IMDb Top 250 Analysis
Project Information
- Category: Data Analysis (EDA)
- Course: Data Analysis with Python (Jovian)
- Tech Stack: Python, Pandas, Matplotlib
- Dataset: IMDb Top 250 Movies
- Notebook: View on Kaggle
IMDb Top 250 Highest Rated Movies
This Exploratory Data Analysis (EDA) uncovers the factors contributing to a movie's success, analyzing genres, directors, release years, and runtimes.

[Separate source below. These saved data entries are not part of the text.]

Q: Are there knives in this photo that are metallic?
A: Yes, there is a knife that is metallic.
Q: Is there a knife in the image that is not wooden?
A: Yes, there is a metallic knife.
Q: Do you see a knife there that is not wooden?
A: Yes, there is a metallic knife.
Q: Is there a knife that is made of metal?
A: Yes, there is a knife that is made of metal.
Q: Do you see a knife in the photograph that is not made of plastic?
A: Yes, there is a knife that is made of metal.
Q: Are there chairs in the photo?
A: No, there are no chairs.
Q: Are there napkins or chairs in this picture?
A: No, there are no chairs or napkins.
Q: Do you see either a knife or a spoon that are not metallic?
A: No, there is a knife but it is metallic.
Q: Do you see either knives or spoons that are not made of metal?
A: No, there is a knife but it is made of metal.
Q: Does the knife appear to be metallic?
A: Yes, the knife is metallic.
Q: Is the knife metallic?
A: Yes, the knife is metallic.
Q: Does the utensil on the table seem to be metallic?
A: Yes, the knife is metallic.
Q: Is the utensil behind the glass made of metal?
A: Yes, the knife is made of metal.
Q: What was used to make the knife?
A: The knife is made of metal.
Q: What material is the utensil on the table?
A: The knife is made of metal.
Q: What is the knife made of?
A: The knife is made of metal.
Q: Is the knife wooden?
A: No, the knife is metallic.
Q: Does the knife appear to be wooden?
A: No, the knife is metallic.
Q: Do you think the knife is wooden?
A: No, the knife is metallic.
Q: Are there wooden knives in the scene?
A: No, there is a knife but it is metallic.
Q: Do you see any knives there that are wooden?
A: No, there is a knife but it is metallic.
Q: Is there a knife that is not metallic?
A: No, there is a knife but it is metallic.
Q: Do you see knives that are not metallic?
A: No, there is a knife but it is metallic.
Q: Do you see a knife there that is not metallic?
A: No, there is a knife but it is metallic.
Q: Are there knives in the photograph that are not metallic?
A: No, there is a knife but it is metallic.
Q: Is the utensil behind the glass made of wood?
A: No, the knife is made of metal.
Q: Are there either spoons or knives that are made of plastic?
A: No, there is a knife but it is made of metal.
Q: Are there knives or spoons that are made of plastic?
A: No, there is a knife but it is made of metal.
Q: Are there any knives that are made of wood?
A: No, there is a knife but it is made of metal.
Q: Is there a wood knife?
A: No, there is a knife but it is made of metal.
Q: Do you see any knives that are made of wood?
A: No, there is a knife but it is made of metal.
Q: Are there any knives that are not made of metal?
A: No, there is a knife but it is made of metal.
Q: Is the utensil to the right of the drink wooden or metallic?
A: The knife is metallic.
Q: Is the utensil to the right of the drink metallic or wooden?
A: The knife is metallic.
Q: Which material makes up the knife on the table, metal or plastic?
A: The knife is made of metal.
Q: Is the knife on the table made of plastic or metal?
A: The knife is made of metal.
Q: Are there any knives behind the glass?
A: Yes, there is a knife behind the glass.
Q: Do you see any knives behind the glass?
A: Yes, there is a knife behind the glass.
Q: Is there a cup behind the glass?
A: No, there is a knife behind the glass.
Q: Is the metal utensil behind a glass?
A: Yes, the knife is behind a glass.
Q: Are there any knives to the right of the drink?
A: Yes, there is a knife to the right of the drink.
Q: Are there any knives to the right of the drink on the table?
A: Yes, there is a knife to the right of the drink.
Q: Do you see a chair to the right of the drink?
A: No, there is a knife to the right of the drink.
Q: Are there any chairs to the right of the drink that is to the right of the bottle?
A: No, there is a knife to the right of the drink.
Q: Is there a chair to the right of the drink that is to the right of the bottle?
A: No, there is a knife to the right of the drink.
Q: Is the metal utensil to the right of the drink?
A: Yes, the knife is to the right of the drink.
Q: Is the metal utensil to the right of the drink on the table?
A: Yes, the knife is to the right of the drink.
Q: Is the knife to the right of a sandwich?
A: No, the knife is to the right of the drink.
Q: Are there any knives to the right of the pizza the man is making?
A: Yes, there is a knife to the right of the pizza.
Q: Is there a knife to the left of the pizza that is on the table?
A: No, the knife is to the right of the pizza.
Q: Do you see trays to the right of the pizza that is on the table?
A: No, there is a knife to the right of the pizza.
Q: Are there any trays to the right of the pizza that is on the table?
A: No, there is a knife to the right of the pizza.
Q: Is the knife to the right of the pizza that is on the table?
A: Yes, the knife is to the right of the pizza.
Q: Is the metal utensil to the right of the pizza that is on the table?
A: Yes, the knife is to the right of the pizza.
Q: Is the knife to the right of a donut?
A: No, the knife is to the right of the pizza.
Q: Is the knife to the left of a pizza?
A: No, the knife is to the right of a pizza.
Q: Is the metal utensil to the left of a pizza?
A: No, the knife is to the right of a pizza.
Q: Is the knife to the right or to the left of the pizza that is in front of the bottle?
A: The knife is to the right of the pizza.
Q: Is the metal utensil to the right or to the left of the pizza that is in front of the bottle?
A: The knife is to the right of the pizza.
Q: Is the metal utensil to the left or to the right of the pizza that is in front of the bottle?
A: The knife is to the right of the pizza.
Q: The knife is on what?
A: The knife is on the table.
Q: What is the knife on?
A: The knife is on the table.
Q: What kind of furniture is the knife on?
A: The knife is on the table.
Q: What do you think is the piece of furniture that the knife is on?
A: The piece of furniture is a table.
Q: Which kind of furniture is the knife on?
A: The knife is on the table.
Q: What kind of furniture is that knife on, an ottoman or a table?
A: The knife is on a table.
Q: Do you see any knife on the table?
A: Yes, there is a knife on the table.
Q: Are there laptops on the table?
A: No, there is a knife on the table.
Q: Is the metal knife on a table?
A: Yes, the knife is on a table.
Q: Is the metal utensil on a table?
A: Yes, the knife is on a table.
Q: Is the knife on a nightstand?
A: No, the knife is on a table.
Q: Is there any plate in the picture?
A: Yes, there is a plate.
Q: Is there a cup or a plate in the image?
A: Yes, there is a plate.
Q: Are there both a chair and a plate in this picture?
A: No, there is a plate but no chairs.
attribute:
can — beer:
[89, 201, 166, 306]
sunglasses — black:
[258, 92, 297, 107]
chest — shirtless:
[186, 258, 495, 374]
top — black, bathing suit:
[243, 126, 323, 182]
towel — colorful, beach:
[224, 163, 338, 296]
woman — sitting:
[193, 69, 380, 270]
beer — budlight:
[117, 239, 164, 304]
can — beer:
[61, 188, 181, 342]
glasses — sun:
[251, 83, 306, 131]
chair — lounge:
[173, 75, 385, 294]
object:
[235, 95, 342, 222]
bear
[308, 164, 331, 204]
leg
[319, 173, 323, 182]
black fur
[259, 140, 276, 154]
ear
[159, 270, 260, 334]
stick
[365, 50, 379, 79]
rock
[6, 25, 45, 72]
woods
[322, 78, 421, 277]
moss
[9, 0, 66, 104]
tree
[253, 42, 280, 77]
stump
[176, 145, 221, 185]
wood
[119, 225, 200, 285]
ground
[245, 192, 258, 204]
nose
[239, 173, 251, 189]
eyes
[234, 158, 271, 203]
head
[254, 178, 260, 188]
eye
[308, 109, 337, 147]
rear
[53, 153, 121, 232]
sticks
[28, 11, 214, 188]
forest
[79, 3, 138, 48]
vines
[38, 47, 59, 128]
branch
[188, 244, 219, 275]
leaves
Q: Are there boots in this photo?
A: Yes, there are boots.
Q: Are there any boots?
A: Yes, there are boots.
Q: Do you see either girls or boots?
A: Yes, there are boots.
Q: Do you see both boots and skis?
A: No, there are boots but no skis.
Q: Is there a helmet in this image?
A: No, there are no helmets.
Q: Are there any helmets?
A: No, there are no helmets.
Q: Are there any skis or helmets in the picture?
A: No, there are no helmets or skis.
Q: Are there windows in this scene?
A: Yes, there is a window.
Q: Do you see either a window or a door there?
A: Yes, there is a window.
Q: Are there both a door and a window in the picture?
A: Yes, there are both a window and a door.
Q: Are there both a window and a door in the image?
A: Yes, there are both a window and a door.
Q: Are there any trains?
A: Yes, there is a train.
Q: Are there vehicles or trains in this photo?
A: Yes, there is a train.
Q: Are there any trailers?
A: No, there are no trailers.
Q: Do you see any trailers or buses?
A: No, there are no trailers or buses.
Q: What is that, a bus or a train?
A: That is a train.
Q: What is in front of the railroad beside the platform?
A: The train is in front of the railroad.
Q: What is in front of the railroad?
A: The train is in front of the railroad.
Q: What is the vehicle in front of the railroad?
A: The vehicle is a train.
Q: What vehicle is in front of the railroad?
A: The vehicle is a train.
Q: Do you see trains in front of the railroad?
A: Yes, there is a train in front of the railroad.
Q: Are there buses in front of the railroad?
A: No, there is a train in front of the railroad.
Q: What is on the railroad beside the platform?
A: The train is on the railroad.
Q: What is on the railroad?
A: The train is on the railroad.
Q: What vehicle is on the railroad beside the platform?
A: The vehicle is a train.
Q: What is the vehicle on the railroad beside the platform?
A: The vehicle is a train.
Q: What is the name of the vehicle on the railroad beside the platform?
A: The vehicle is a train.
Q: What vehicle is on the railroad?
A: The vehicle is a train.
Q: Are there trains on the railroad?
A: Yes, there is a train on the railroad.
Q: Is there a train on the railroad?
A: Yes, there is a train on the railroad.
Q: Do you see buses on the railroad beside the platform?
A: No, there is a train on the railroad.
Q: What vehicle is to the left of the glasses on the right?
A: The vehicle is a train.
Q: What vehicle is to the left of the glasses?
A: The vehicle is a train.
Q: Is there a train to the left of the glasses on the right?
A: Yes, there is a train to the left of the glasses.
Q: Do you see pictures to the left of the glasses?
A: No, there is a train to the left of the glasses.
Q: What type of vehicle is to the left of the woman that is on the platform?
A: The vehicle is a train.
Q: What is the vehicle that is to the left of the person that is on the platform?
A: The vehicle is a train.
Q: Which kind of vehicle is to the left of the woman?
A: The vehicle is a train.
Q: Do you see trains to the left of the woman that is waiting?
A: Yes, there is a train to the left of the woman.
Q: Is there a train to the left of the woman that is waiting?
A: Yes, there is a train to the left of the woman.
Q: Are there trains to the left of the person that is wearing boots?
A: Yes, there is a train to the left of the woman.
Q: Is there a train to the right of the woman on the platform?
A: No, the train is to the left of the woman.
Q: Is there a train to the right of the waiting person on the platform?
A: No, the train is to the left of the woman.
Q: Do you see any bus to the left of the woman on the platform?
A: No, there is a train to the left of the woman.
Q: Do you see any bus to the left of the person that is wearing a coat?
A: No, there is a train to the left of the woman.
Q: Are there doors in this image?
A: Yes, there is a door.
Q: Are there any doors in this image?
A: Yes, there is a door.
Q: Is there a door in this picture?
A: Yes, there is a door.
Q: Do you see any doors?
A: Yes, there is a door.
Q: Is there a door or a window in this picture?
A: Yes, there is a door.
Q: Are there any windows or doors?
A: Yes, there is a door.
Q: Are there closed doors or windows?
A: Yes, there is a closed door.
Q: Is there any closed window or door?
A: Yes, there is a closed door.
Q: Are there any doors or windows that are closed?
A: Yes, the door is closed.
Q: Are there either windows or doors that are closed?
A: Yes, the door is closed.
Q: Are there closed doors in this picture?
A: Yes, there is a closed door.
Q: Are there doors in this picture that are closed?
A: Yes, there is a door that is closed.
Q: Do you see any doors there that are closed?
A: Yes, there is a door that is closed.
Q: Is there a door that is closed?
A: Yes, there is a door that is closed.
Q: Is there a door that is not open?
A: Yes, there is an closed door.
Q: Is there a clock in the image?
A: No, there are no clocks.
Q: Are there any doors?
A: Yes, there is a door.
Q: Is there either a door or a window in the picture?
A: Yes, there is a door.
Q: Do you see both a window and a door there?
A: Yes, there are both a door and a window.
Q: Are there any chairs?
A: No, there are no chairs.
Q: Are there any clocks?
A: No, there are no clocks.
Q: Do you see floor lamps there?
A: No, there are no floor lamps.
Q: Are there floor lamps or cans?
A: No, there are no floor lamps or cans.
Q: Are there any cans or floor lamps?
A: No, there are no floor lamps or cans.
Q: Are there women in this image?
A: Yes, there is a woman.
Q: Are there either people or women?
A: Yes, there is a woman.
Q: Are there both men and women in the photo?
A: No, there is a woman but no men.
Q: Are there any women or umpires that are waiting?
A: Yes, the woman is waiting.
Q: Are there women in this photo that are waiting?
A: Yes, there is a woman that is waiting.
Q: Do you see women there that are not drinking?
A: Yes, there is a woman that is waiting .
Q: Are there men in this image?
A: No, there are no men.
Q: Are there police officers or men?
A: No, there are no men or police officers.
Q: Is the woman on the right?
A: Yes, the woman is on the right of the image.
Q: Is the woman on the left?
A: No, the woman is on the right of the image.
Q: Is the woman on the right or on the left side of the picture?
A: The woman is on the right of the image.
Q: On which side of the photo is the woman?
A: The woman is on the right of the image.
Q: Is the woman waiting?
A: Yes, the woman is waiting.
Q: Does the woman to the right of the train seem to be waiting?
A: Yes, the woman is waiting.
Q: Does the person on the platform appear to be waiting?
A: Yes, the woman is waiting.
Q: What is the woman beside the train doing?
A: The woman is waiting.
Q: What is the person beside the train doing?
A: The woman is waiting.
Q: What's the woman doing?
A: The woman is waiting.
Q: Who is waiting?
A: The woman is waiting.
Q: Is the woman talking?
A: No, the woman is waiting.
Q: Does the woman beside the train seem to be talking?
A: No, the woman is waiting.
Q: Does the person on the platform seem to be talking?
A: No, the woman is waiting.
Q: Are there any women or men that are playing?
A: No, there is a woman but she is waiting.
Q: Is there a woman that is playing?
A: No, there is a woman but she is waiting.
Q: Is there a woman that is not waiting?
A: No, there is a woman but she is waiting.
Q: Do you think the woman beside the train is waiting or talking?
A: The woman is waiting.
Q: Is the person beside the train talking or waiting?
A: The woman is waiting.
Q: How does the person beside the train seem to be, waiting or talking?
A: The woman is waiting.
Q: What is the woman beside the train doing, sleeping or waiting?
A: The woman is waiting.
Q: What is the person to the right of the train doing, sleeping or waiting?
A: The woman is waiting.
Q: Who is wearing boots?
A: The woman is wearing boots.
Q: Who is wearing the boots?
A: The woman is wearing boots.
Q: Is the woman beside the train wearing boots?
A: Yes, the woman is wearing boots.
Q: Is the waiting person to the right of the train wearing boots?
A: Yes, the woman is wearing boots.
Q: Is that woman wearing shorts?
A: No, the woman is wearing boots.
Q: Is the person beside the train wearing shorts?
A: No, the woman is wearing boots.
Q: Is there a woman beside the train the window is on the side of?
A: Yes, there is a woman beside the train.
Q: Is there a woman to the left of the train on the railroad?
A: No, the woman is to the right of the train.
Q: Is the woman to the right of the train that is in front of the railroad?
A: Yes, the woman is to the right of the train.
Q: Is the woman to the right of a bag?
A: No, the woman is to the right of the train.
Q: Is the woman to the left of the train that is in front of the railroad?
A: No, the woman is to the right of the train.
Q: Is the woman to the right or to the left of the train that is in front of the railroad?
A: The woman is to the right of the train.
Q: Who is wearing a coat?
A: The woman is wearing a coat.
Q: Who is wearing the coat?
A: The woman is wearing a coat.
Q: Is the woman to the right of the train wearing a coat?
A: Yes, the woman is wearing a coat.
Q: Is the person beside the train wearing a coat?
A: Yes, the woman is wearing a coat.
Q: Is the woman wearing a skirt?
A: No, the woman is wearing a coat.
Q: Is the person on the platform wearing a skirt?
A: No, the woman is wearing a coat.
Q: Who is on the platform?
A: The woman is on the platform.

Interactive Notebook Preview
Situation
I set out to explore the top 250 highest-rated movies on IMDb to understand what makes a film successful. Does genre matter? Are certain directors more likely to succeed? How has movie length changed over time?
Task & Action
Using Python libraries (Pandas, NumPy, Matplotlib), I cleaned the dataset, examined value distributions, and created visualizations to illustrate key relationships.
Key Findings
📅 Golden Years
1995 produced the most top-rated films, followed by 2004 and 1957.
🎬 Top Directors
Christopher Nolan, Akira Kurosawa, Stanley Kubrick, and Martin Scorsese lead the list.
🔞 Age Ratings
R and PG-13 are the most common ratings, targeting mature audiences.
⏳ Runtime
Longer movies (approx. 180 mins) are popular, showing audiences value immersive experiences.
Conclusion
The analysis reveals that success is not random. Versatile directors who experiment across genres tend to succeed. While average ratings fluctuate by decade, the quality of top-tier cinema remains consistent. This analysis serves as a guide for both filmmakers aiming for acclaim and audiences seeking their next favorite film.